The conversation around a four-day week is ongoing and COVID has entrenched flexible work in many workplaces. This month new laws enforcing the right to disconnect out of hours were agreed with the goal to encourage work-life balance. The French have been doing it for years — and who wouldn't want a bit of their famous joie de vivre?

But overtime — often coerced and unpaid or without lieu days being offered — is a hidden burden for many Australian workers who have told the ABC of being expected to work 12-hour days by managers who threaten their ability to handle the job if they refuse and of the subsequent impact of long hours on their mental health.

"I regularly worked 12 to 14 hours a day while in a sales position that required contact with international suppliers," one man revealed. "It led to a significant deterioration in my mental health and played a big part in the breakdown of my marriage."

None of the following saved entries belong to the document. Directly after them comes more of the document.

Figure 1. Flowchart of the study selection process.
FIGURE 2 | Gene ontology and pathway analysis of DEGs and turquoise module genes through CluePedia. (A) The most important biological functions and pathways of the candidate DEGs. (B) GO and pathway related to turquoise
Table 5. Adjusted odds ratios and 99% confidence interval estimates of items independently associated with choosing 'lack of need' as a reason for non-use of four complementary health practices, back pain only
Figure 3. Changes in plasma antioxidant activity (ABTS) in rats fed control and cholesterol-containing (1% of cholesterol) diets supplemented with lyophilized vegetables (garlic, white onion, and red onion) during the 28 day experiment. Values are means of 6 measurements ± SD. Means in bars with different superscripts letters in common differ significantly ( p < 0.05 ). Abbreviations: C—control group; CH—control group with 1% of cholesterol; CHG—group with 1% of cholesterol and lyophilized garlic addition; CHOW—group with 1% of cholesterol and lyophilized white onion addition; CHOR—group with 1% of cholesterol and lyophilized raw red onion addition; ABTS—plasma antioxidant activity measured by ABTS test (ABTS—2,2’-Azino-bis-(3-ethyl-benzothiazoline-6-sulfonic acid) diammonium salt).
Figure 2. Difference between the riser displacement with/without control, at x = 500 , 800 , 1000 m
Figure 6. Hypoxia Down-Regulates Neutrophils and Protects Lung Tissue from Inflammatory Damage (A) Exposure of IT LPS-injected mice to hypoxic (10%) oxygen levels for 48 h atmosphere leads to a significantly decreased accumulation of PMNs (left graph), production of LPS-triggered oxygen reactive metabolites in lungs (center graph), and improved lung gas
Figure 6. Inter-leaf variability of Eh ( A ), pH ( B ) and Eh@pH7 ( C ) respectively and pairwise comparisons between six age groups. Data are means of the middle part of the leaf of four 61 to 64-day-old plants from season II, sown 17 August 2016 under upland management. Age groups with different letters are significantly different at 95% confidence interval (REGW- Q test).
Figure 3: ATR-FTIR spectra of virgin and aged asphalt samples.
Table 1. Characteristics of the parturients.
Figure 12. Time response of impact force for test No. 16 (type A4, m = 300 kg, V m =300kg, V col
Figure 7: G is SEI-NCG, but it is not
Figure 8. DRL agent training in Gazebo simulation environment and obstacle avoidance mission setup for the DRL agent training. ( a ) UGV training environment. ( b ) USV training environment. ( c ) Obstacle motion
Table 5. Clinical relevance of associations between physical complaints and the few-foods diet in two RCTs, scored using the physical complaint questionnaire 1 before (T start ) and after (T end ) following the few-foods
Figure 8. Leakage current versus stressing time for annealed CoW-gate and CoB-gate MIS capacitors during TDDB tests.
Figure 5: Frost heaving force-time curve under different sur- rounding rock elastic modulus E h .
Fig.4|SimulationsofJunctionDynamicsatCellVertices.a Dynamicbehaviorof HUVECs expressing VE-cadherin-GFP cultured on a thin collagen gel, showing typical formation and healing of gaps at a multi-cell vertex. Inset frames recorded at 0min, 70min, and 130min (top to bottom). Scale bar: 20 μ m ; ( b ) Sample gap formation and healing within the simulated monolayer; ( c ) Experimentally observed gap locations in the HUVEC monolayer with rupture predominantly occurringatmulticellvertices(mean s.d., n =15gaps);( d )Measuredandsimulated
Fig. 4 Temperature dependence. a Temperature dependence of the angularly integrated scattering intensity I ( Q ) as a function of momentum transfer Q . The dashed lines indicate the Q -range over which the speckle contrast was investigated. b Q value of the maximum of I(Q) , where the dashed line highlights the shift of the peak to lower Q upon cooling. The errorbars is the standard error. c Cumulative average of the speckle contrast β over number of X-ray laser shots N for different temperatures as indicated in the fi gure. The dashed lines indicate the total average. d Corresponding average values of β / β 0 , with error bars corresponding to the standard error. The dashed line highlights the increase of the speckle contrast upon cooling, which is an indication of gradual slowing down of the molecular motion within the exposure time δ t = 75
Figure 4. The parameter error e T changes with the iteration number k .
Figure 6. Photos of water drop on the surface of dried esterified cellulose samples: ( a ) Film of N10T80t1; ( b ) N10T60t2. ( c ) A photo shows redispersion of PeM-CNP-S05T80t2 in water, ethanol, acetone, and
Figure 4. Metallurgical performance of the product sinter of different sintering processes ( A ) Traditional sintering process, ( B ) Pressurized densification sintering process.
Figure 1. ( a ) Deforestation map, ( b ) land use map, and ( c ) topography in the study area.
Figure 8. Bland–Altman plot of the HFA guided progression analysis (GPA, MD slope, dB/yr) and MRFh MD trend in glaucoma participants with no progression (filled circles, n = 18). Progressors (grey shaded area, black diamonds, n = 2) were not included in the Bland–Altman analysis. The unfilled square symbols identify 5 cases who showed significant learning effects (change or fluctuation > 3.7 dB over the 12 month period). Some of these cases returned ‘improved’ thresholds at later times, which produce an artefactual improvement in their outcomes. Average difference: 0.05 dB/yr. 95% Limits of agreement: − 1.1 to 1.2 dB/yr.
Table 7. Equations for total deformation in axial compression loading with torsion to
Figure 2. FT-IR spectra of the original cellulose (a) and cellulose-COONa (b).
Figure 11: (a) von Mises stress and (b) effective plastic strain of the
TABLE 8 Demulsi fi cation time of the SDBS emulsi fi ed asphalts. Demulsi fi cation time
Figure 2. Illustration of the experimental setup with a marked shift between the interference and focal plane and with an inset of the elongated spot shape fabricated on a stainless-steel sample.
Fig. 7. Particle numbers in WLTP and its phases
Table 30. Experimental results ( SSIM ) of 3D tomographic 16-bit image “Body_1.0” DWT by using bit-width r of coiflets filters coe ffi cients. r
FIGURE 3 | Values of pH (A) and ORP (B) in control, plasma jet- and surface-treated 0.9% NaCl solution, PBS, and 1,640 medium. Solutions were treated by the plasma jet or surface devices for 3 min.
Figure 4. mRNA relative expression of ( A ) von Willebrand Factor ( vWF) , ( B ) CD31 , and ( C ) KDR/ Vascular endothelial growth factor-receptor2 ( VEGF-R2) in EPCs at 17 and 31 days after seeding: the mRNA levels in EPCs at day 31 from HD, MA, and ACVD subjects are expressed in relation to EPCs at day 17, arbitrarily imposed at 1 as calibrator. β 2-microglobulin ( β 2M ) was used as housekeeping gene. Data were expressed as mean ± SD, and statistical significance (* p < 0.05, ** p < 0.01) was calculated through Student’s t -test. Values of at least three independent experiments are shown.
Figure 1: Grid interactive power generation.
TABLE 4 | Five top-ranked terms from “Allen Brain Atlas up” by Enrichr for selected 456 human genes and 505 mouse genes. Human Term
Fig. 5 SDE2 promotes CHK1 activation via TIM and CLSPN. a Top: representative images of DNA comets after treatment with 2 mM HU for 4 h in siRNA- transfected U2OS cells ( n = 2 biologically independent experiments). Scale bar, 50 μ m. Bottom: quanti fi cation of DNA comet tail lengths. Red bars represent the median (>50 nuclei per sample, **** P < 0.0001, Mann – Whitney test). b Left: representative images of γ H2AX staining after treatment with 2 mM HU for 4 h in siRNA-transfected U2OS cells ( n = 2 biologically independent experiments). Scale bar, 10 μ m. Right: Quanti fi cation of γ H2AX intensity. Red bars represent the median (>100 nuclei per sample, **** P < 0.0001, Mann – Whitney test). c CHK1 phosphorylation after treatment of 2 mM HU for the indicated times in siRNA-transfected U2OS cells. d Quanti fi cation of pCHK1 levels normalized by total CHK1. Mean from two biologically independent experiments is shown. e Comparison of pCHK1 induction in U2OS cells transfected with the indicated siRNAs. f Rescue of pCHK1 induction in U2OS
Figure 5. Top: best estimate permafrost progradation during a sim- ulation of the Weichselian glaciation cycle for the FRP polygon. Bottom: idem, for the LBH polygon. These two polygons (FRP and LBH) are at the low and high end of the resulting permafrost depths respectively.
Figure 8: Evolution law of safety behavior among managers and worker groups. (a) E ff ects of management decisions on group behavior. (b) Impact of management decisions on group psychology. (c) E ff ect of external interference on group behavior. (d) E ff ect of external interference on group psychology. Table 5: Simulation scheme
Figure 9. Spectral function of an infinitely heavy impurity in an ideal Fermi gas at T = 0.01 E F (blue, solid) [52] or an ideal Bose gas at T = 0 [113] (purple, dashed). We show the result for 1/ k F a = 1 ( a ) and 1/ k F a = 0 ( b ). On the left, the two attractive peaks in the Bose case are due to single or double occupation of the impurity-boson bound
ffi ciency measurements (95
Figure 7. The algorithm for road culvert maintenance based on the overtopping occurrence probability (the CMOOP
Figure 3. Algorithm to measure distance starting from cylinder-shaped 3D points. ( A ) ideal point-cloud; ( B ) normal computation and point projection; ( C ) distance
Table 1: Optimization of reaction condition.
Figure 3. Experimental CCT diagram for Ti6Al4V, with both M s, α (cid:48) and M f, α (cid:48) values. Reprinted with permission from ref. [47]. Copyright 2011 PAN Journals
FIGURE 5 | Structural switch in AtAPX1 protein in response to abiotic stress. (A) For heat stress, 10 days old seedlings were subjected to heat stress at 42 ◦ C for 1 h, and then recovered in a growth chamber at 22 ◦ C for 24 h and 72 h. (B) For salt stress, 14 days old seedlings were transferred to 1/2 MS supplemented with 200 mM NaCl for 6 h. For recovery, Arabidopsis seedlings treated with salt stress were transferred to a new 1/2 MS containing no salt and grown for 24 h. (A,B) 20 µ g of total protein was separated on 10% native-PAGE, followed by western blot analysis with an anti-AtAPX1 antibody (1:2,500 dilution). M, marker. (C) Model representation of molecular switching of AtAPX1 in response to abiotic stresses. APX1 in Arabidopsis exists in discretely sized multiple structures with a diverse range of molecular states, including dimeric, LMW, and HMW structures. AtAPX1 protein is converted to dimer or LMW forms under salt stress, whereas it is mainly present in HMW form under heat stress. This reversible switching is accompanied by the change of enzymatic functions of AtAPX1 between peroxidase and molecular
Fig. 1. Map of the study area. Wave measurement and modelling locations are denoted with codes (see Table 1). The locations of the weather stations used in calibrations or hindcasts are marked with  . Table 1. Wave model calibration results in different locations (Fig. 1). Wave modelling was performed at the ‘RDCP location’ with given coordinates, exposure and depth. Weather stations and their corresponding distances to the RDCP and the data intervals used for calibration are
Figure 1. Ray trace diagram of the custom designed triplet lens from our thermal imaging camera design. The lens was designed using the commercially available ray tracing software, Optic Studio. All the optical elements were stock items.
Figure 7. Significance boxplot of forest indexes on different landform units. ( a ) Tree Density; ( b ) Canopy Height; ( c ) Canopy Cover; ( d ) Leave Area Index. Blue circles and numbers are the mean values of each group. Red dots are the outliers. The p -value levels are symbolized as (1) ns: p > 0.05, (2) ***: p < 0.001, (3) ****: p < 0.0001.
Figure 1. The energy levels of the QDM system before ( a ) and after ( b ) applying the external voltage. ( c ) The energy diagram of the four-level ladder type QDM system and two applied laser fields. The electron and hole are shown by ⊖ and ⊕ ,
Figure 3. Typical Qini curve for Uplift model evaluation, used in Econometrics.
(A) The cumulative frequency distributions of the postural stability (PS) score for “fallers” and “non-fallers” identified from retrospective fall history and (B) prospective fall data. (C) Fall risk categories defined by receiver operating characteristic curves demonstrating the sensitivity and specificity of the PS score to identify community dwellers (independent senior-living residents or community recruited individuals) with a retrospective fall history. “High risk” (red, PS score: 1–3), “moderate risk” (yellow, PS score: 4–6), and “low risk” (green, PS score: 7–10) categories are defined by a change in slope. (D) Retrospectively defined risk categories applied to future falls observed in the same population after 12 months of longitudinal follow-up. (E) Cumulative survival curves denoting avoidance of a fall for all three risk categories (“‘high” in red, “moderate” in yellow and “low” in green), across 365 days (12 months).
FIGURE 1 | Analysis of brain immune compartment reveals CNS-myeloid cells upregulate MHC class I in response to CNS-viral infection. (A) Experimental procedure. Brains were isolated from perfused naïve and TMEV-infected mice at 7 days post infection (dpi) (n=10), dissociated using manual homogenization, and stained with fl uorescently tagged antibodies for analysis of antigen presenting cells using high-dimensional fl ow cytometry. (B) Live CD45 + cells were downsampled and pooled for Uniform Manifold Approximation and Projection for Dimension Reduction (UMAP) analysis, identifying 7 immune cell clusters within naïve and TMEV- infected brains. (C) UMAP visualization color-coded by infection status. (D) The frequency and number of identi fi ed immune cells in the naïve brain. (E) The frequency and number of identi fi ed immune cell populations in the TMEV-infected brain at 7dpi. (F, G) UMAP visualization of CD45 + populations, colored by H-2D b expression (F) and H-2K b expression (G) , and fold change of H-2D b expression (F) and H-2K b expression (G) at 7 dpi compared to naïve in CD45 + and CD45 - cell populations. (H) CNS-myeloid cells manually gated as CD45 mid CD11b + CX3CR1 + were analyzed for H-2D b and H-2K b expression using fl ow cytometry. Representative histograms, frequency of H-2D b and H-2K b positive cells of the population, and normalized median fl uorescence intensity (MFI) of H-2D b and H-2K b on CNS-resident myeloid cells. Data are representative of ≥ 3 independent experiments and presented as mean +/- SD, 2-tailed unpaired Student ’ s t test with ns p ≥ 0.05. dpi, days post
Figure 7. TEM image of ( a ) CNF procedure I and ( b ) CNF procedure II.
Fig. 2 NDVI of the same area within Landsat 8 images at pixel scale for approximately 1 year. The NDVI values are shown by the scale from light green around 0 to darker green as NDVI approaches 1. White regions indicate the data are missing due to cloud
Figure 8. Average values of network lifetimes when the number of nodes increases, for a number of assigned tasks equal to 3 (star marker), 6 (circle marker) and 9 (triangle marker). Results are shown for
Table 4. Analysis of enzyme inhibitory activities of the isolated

Professor Greg Bamber, director of the International Consortium for Research in Employment and Work at Monash Business School and immediate past president of the Australian Labour and Employment Relations Association, says Australians work "a huge amount of overtime".

"Many workers complain that they are not paid for all their overtime, and it is increasingly a vexed and controversial issue," he says.

Part of this controversy is that while the Fair Work Act 2009 — which lays out work regulations and protections in Australia — is clear on overtime rules, the experiences of individual workers suggests interpreting them in the real world can be opaque.

Key questions are open to interpretation: How many additional hours are too many? When should employees be paid for overtime or reimbursed with time off? When is goodwill towards an employer and commitment to getting the job done appropriate? Do answers to all of these questions change depending on how much you get paid? And how much should that be?

'Without overtime I doubt I would be where I am today'

When the ABC asked the audience for personal experiences of working overtime, responses came quickly.

Some shared stories of their lives being transformed by a willingness to put in extra hours at work.

"Overtime has been crucial in enabling my family and I to get ahead," one wrote.

"I don't think real success ever comes from doing the bare minimum eight-hour day. Sometimes going above and beyond what others are willing to do is what it takes to make your mark," wrote another.

"Until I was financially secure, I always took up every opportunity to work overtime," said a third. "It helped me to learn about the value of money, it helped to learn the benefits of improving myself and it helped me to achieve my financial goals. Without access to the money I made via overtime, I doubt I would be where I am today."

These responses reflect overtime that was offered, but not demanded, and came with extra payment for extra hours.